The lamprais legacy | Sunday Observer

The lamprais legacy

Of the many delicious dishes we enjoy one of our favorites is the lamprais. This succulent dish wrapped in a banana leaf has delightfully dominated the senses of many generations. It has been strongly associated with the Burgher community, though with time others have also mastered, to a certain extent the art of making this meal. With restaurants and housewives selling lamprais, what is the real origin of this dish? Did it really originate in the Netherlands?

From 1640 to 1796 the Dutch exerted their dominance over the Maritime Provinces and subsequently over Ceylon. The VOC (Vereenigde Oost Indische Compagnie -1602) or Dutch East India Company established a lucrative spice trade. The Dutch influenced many aspects of Ceylonese culture and cuisine. If you have read the lovely stories of Carl Muller often infused with his humorous recollections you have some clue of yesteryear. So how exactly did lamprais become so deeply absorbed into our eating culture?

Culinary origins

The startling revelation is that lamprais did not originate in the Netherlands. Even if you surf the internet for such recipes in regard to the cuisine of Netherlands you will not really find an original Netherlands recipe for lamprais: this is because the fundamentals of lamprais are based on lemper, a meal from Java, Indonesia. The lemper consists of sticky rice with spicy meat and belacan (fermented shrimp paste common in Asian cuisine), wrapped in banana leaves. The fact that there aren’t any other spicy Dutch dishes encased in banana leaves in traditional Dutch cuisine also augments the fact that its real roots are not from the Netherlands, this fact might startle some defiant Burgher housewives. The Dutch in their daring voyages would have enjoyed this spicy meal in Indonesia and subsequently embraced this cooking custom and later ‘bestowed’ the lamprais (called lomprijst) into the Ceylonese kitchen. Since the 16th century lamprais has come to be identified as a Burgher dish!

The basic menu

So what exactly consists of an ‘original’ lamprais? The meal must have a three meat curry - made of beef, pork and lamb. This is the signature dish within the dish! Next there has to be ash plantain, aubergine, belacan (fermented shrimp paste, now also sold as blachang), frikadellar (pan fried meatballs of minced meat), deep fried boiled egg and of course the rice boiled in stock. This is encased in the banana leaf that captures the aroma and essence of this lovely meal.
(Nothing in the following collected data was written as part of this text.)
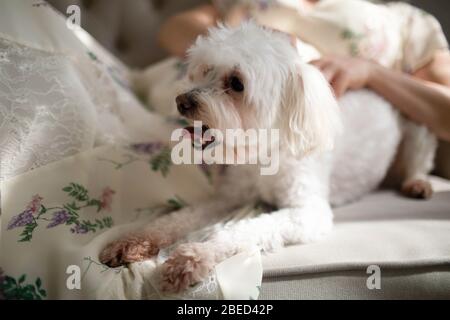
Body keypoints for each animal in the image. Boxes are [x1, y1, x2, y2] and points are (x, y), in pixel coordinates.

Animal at [100, 22, 438, 292]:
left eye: (237, 84)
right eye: (205, 70)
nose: (182, 101)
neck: (261, 156)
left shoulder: (308, 212)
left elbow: (241, 229)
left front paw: (193, 257)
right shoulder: (228, 197)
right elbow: (178, 218)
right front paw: (133, 241)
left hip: (417, 127)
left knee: (419, 159)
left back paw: (417, 183)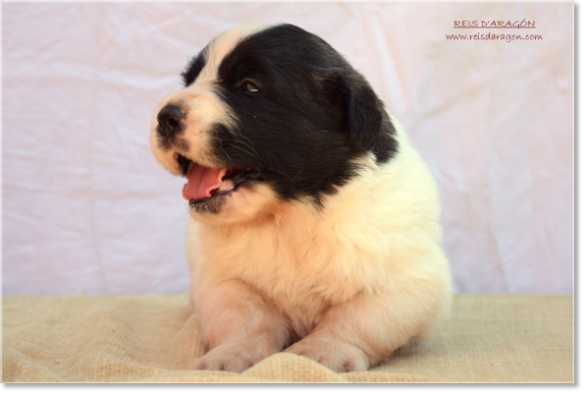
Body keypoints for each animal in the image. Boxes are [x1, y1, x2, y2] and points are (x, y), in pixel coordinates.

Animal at [151, 23, 452, 374]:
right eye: (189, 81)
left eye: (249, 87)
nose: (165, 117)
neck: (290, 213)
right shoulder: (220, 278)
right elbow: (244, 314)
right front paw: (232, 355)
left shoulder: (410, 279)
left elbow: (360, 314)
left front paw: (321, 352)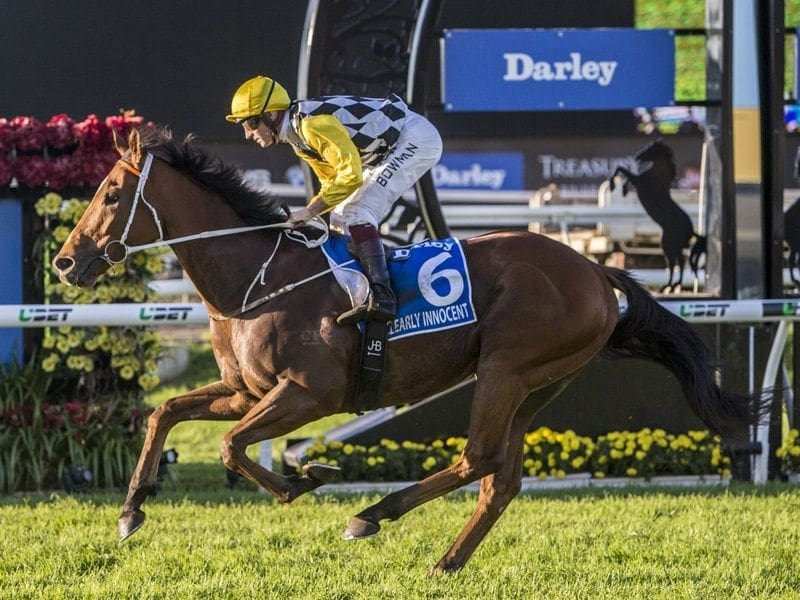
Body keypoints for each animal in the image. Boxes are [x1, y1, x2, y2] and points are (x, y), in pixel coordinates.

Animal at [53, 126, 760, 572]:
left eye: (111, 193)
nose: (64, 262)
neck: (258, 277)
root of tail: (592, 268)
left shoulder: (309, 393)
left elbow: (231, 446)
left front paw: (306, 478)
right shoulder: (244, 390)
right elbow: (165, 413)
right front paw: (131, 510)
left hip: (504, 369)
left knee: (478, 459)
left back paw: (373, 513)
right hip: (540, 383)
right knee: (501, 478)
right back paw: (445, 561)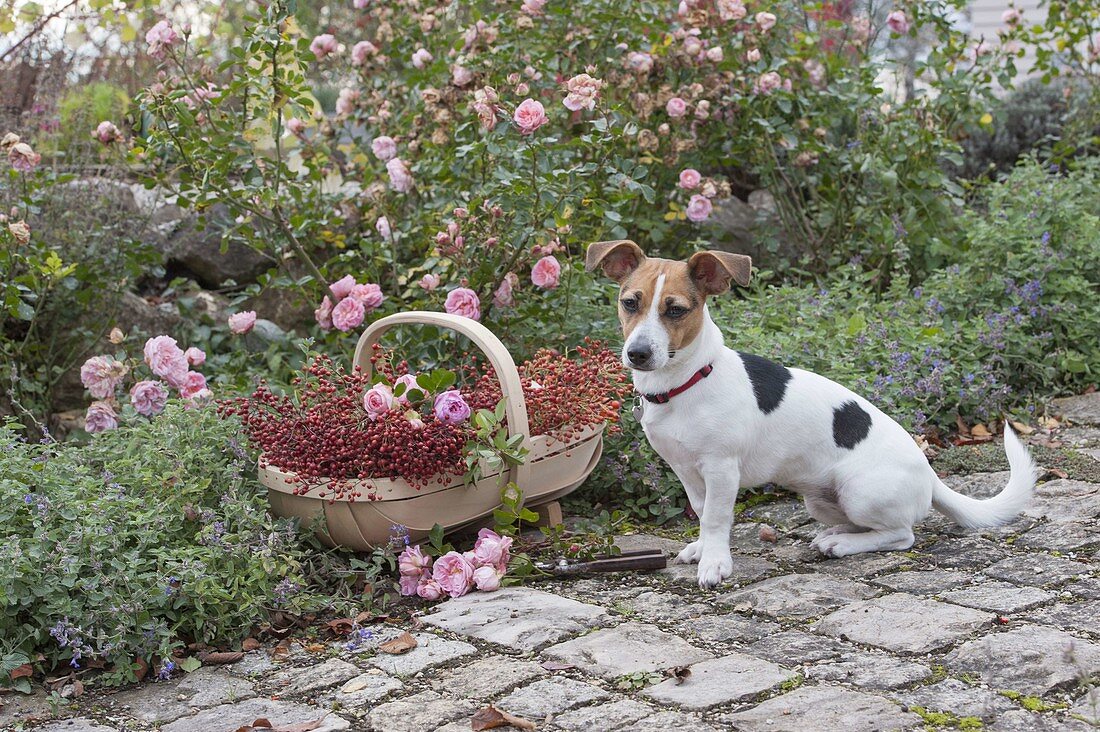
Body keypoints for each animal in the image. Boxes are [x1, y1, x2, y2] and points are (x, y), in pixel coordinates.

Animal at [585, 239, 1038, 590]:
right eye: (630, 303)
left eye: (676, 310)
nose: (637, 354)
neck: (687, 382)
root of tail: (929, 474)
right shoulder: (687, 471)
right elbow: (702, 511)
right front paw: (702, 548)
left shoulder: (721, 469)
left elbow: (716, 517)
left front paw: (715, 562)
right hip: (820, 500)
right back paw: (836, 534)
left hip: (860, 491)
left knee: (900, 534)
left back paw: (843, 544)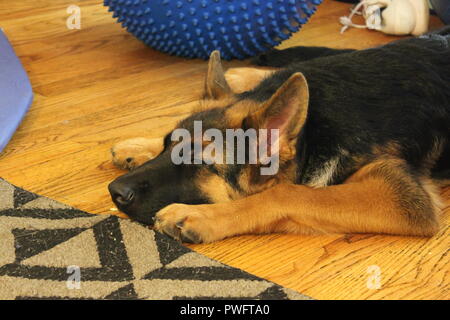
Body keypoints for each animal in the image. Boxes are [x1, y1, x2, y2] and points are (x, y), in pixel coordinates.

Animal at [109, 28, 450, 242]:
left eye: (200, 164)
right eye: (168, 144)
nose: (115, 191)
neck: (313, 127)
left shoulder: (401, 194)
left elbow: (289, 193)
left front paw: (201, 216)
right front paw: (139, 145)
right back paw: (241, 74)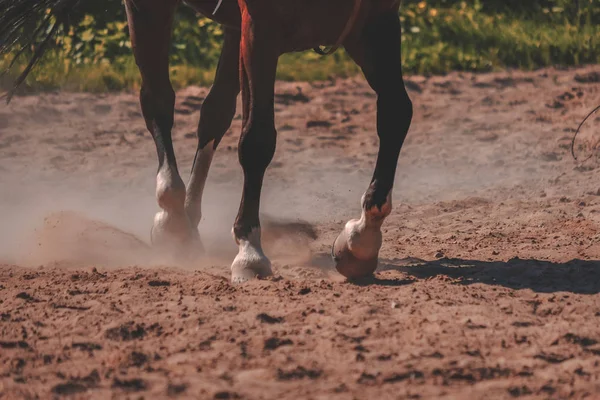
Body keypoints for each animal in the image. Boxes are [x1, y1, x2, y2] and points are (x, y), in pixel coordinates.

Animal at [1, 0, 412, 282]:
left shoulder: (375, 22)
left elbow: (397, 114)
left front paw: (362, 238)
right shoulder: (261, 28)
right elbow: (257, 138)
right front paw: (249, 252)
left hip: (234, 29)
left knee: (214, 112)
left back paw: (187, 215)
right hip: (153, 9)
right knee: (158, 101)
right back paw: (172, 215)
Today, in multi ethnic Sri Lanka many places don’t sell the lamprais with its three meat curry, due to the religious food choices of various communities. Instead, in a very enterprising business twist the meal is sold as beef lamprais, chicken lamprais and mutton lamprais. Another addition is the seeni samobl, I wonder when this entered the scene!

Sustaining the legacy

One of the first Ceylonese books to contain the lamprais recipe was the Ceylon Daily News cookery book published in 1968. A faithful lady who upheld fine Dutch recipes is Deloraine Brohier who wrote a brilliant book - A taste of sugar and spice. Today, there aren’t that many Burghers around (the word Burgher means resident of a country) as many migrated to Australia, England and Canada. They took with them their original recipes not only for lamprais but also for home made wine, cakes, puddings, beef smore and breudher. During the jubilant old Ceylon era the Burghers made an immense contribution to the railways, police service, civil service and prisons department.
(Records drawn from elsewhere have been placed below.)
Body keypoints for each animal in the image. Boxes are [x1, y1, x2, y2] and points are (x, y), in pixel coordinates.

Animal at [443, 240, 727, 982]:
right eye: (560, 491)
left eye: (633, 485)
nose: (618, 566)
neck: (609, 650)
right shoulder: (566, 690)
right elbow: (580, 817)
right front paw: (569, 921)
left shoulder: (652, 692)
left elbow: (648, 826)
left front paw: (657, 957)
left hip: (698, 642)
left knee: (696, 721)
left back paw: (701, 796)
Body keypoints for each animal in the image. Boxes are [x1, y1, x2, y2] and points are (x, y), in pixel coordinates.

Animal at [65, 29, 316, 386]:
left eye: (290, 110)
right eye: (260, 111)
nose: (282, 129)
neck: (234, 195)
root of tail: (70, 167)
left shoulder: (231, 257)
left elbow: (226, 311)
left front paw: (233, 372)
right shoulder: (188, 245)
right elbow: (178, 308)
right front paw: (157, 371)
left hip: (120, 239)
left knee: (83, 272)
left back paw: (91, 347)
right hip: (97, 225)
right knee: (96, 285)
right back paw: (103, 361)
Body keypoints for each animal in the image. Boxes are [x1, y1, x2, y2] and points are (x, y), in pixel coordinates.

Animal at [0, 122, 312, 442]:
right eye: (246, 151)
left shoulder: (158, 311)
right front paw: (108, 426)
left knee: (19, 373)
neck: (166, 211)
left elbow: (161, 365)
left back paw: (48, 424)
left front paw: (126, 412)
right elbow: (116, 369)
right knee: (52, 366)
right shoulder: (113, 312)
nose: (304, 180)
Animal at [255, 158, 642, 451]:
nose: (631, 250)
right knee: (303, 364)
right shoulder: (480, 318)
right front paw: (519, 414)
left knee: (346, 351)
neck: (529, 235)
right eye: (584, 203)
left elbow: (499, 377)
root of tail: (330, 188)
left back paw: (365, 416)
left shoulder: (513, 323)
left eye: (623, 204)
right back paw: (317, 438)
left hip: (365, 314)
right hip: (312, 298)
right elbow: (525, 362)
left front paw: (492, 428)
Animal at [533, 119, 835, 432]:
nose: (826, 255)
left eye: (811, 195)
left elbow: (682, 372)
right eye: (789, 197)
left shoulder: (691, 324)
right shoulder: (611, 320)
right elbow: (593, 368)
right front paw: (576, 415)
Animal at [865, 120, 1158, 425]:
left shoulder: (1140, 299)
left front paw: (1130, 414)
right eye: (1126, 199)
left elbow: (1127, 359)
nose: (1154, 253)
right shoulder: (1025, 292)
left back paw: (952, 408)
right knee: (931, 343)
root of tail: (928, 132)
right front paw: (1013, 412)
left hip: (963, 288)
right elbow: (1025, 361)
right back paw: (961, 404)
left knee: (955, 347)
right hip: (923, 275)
I have been fortunate to enjoy the parties and fine food of this community. Many of the ‘grand old ladies’ who made lamprais at home are no more. The younger lasses aren’t that familiar with the ‘traditional’ methods but try to cook something similar. Others tell me it’s easier to buy. I once heard a Burgher aunt say that a good housewife must be able to prepare a tasty lamprais: a rather interesting yardstick to choose a soul mate! Even the generations domiciled in Melbourne and Sydney today don’t have the full essence of the lamprais, although they still cook the dish on festive occasions and enjoy a sing-song.

When Sri Lankans living overseas come to sunny paradise on holiday one thing they lust for is the lamprais (apart from other cravings like ambul thiyal, egg hoppers and pork lingus). Many take frozen packets back to their winter laden homes, so much so that foreign customs officers now recognize the lamprais as a food product of Sri Lanka. The Dutch Burgher Union (DBU) also sells good lamprais.
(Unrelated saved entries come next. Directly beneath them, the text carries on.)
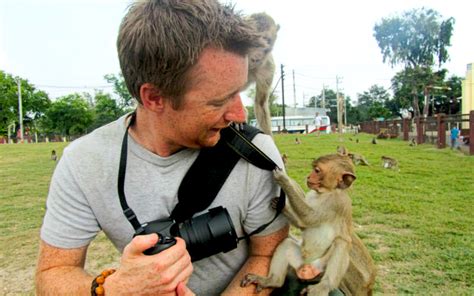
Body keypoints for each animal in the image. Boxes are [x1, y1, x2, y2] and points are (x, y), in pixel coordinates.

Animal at [243, 154, 376, 294]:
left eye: (317, 171)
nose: (308, 176)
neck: (325, 192)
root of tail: (307, 267)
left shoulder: (335, 203)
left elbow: (308, 217)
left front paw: (283, 179)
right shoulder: (312, 195)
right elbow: (304, 224)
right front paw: (281, 205)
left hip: (321, 266)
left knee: (341, 243)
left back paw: (324, 286)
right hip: (299, 260)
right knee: (287, 244)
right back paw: (272, 281)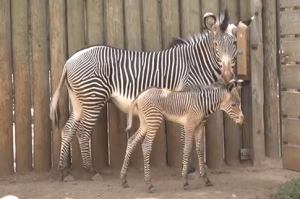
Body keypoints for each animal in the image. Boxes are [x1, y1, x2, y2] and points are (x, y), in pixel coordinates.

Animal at [50, 9, 252, 180]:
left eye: (235, 43)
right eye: (215, 44)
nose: (228, 75)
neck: (196, 64)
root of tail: (69, 60)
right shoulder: (187, 98)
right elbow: (185, 137)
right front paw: (190, 169)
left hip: (79, 100)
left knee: (68, 129)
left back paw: (64, 171)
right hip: (93, 98)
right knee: (83, 132)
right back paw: (91, 171)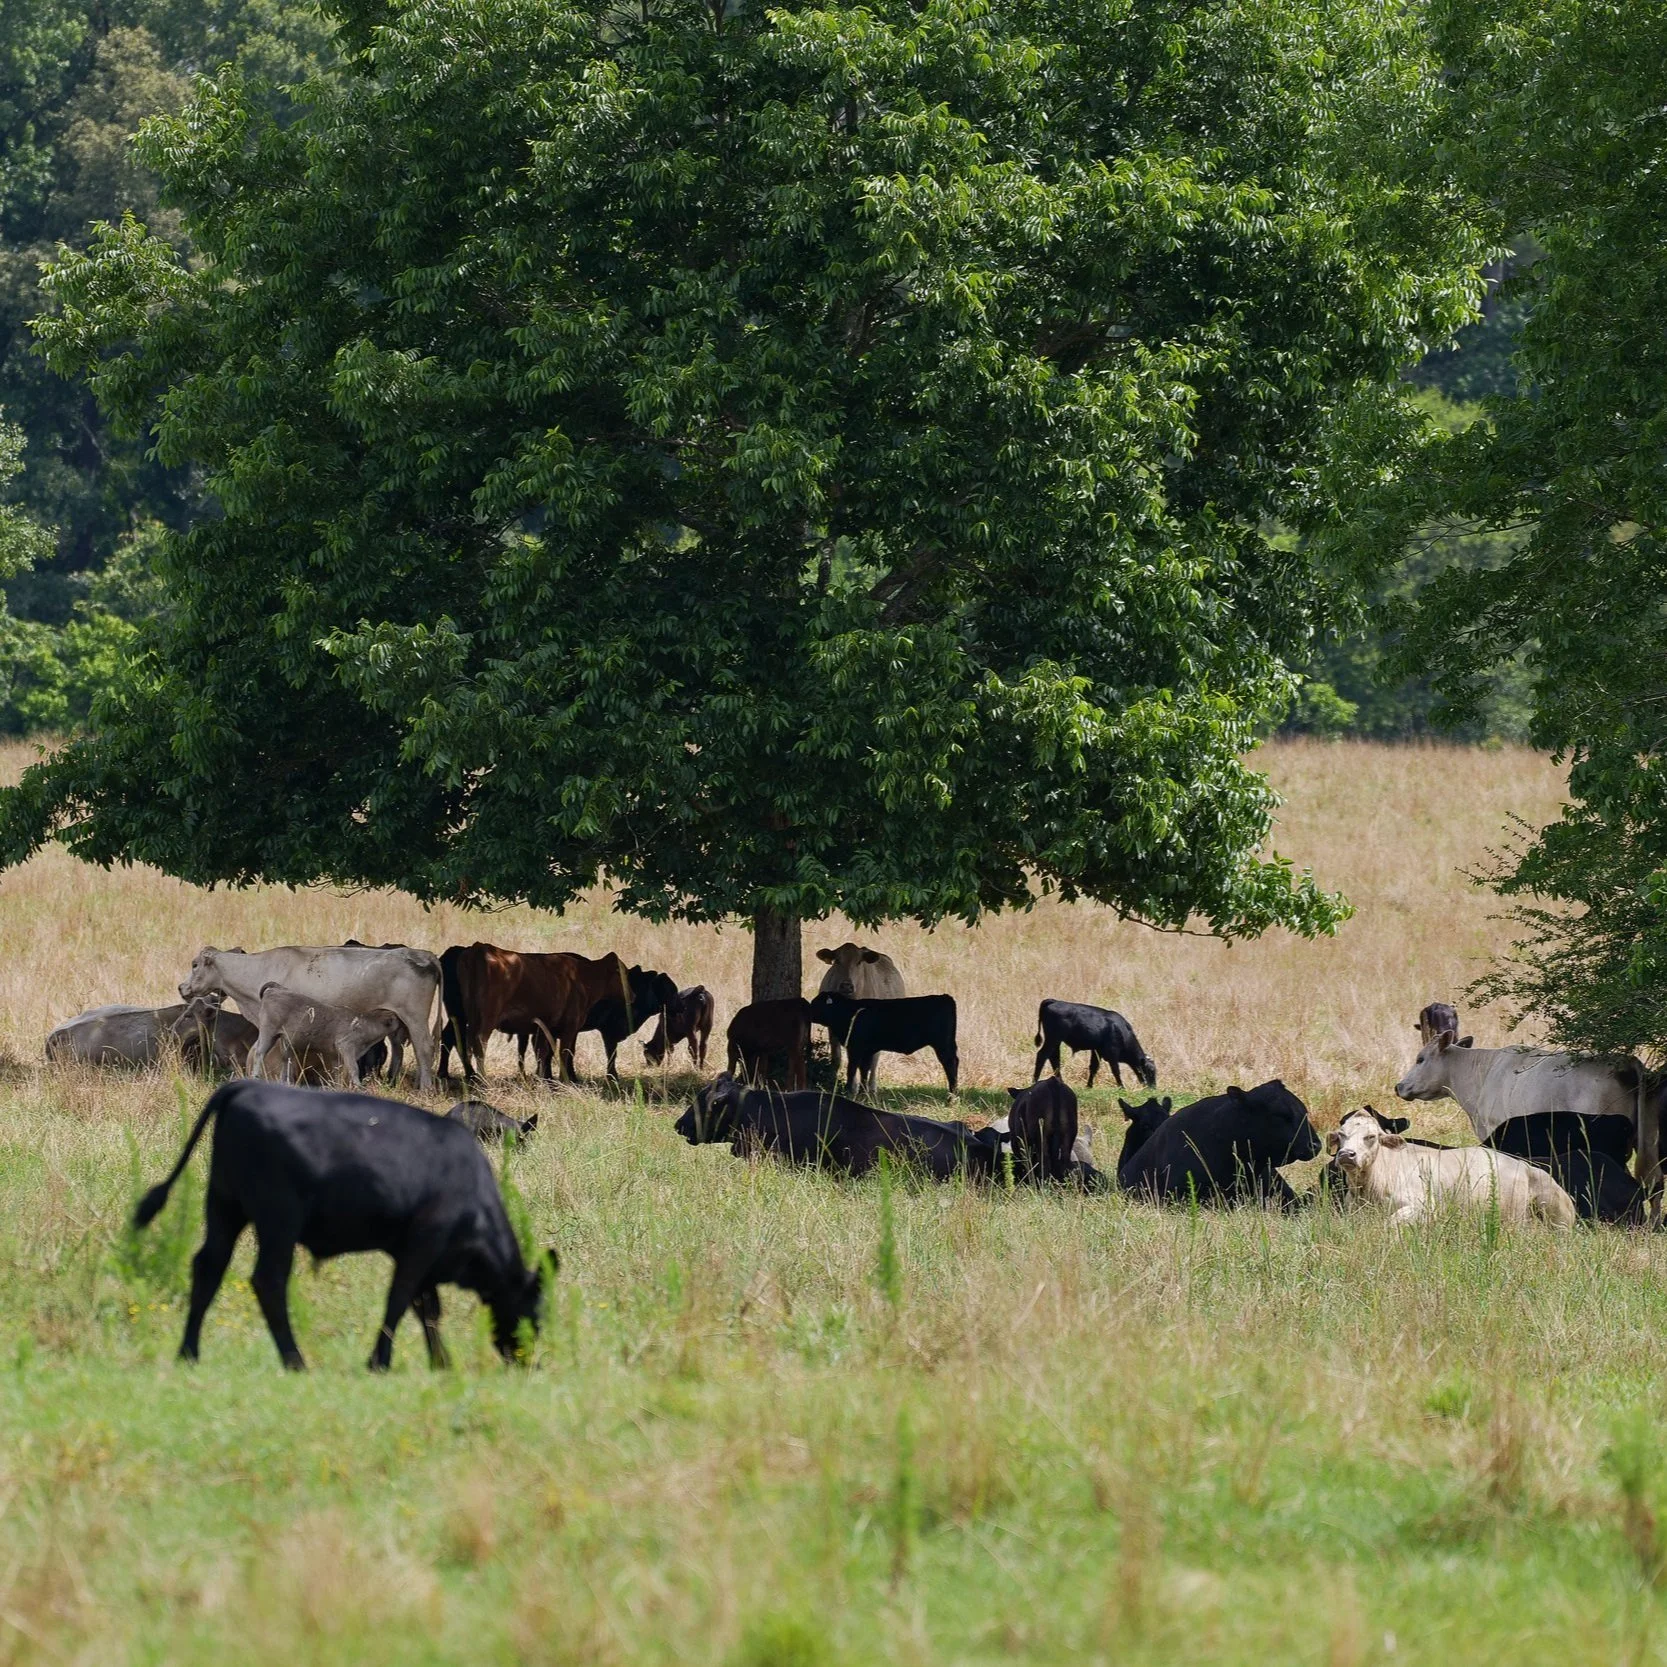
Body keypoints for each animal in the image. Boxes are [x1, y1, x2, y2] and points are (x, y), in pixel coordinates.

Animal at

It is strange that lamprais is not a popular dish in Amsterdam or other cities in the Netherlands. However, the Indonesian culinary influence is sustained in a traditional setting called Rijsttafel - meaning rice table. Today, the Dutch folks have an assortment of spicy Indonesian fusion food including satay, pickles and sambols. The spices from Ceylon did influence Dutch cooking. Thus, the lamprais is not just a meal, it is a cultural symbol of the glorious Dutch era in Ceylon and a dish embellished with sentimental memories.